• **TASK DETAILS**
A verbatim copy of the data is wanted, minus any picture in it.

• **DATA EXTRACT**
########

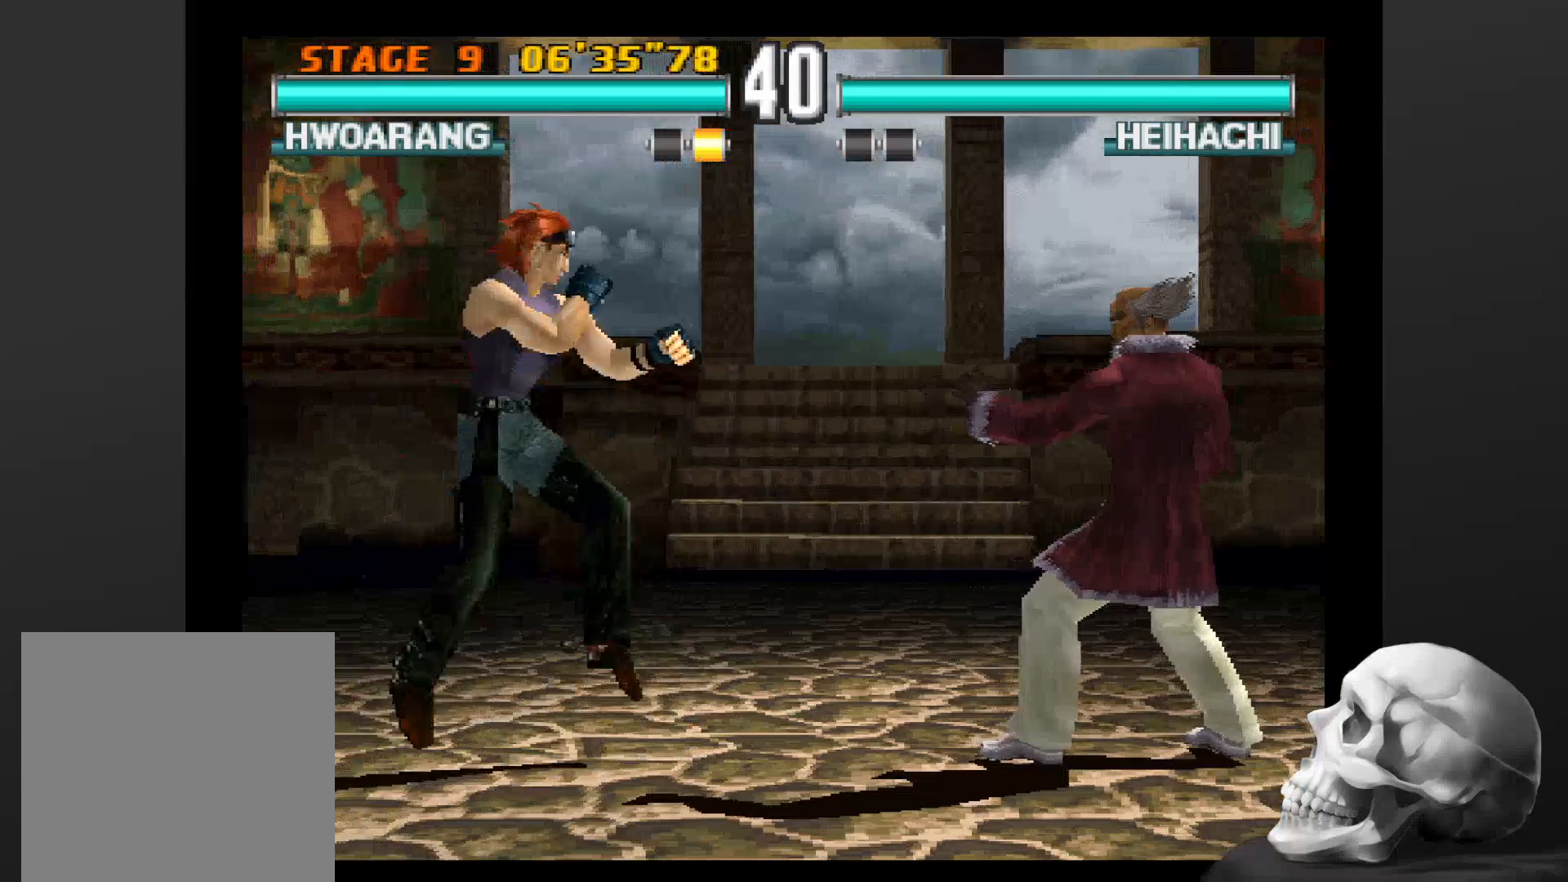
{"buttons": ["CIRCLE"], "left_stick": "center", "right_stick": "center", "events": [[234, "CIRCLE", "down"], [334, "CIRCLE", "up"], [434, "CIRCLE", "down"]]}
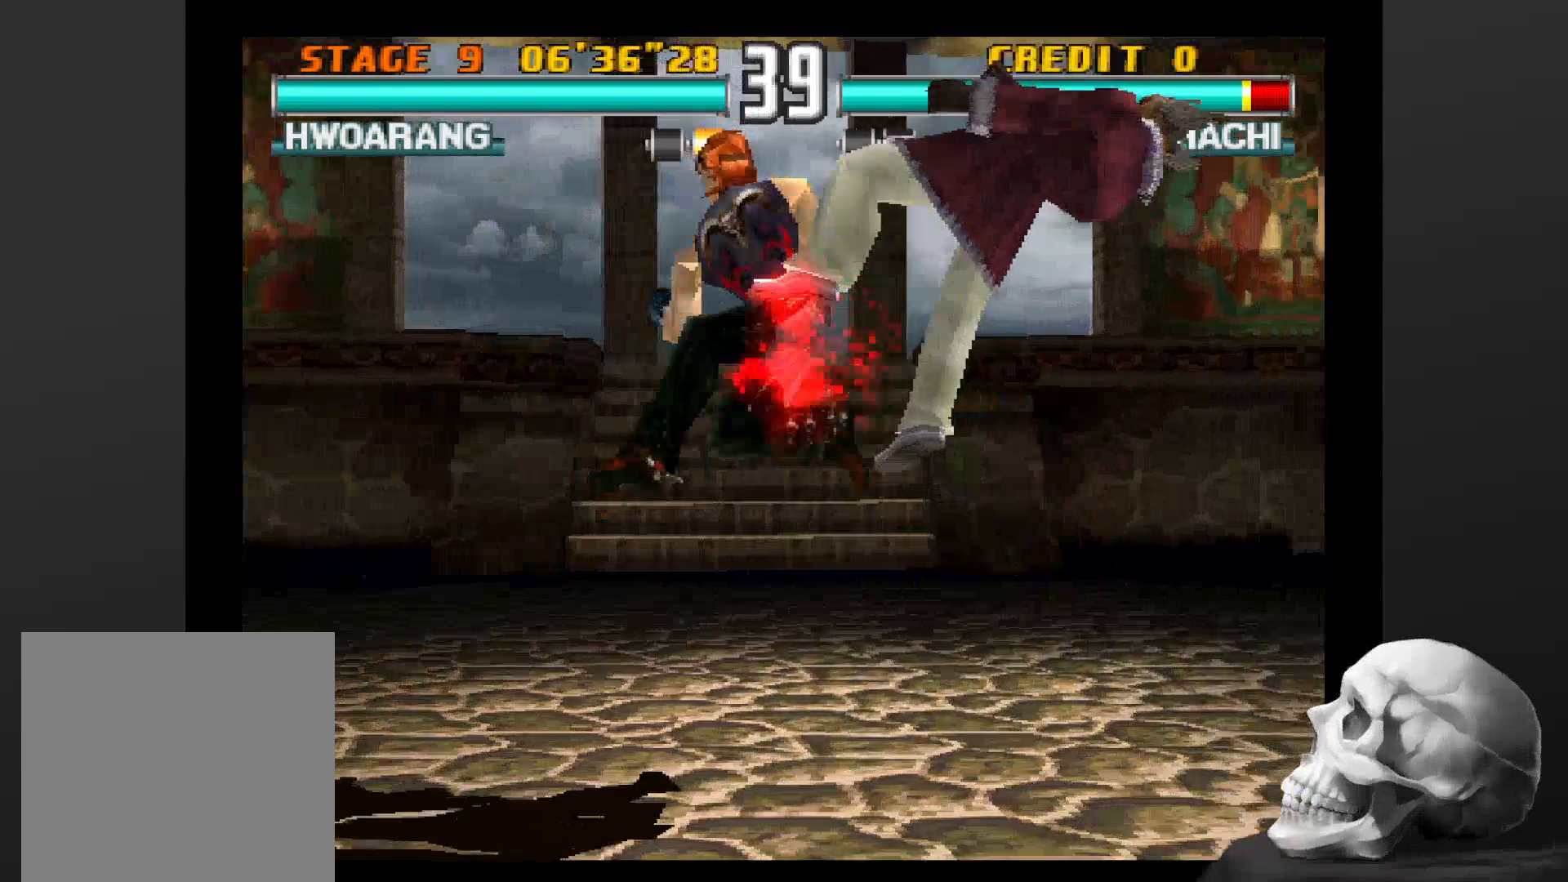
{"buttons": ["CIRCLE"], "left_stick": "center", "right_stick": "center", "events": [[34, "CIRCLE", "up"], [100, "CIRCLE", "down"], [200, "CIRCLE", "up"], [267, "CIRCLE", "down"], [367, "CIRCLE", "up"], [434, "CIRCLE", "down"]]}
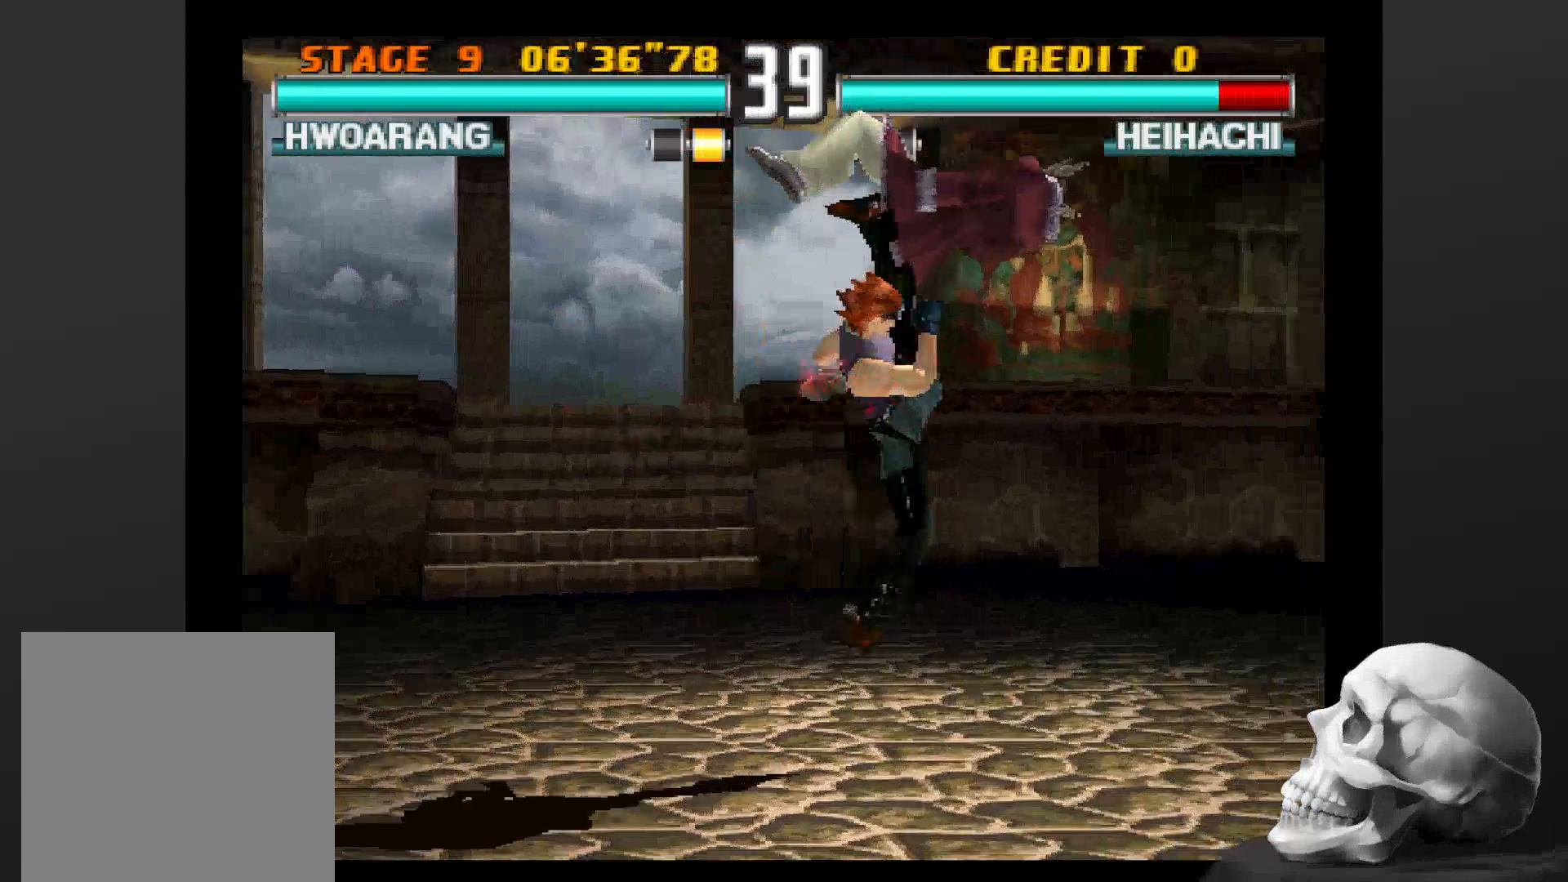
{"buttons": [], "left_stick": "center", "right_stick": "center", "events": [[34, "CIRCLE", "up"]]}
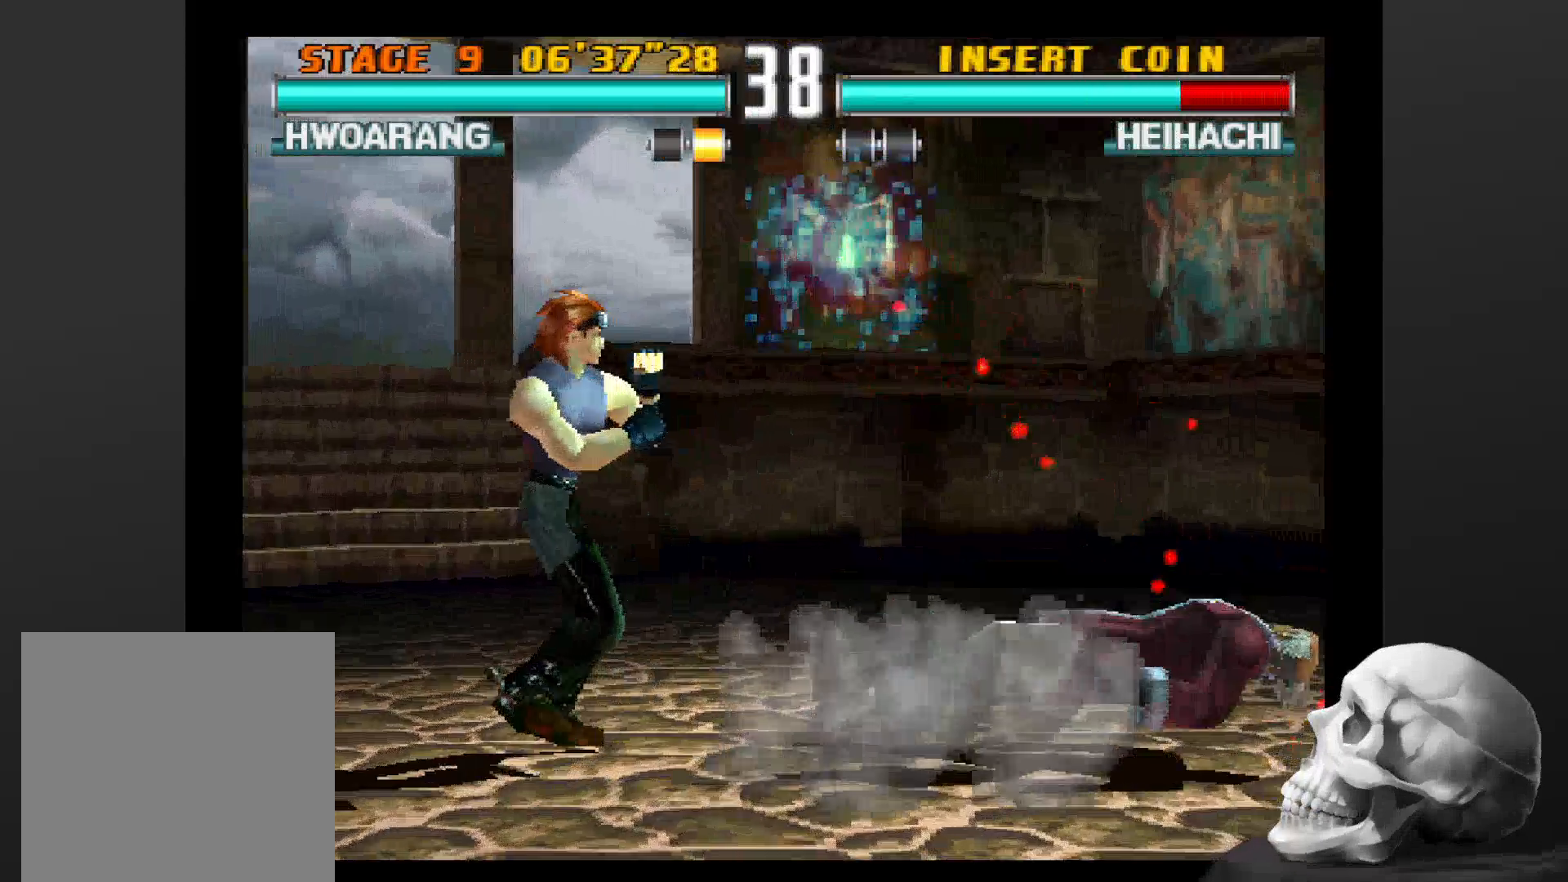
{"buttons": [], "left_stick": "center", "right_stick": "center", "events": [[400, "CIRCLE", "down"], [467, "CIRCLE", "up"]]}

########

• **EXERCISE SOLUTION**
{"buttons": ["CIRCLE"], "left_stick": "center", "right_stick": "center", "events": [[234, "CIRCLE", "down"], [334, "CIRCLE", "up"], [434, "CIRCLE", "down"]]}
{"buttons": ["CIRCLE"], "left_stick": "center", "right_stick": "center", "events": [[34, "CIRCLE", "up"], [100, "CIRCLE", "down"], [200, "CIRCLE", "up"], [267, "CIRCLE", "down"], [367, "CIRCLE", "up"], [434, "CIRCLE", "down"]]}
{"buttons": [], "left_stick": "center", "right_stick": "center", "events": [[34, "CIRCLE", "up"]]}
{"buttons": [], "left_stick": "center", "right_stick": "center", "events": [[400, "CIRCLE", "down"], [467, "CIRCLE", "up"]]}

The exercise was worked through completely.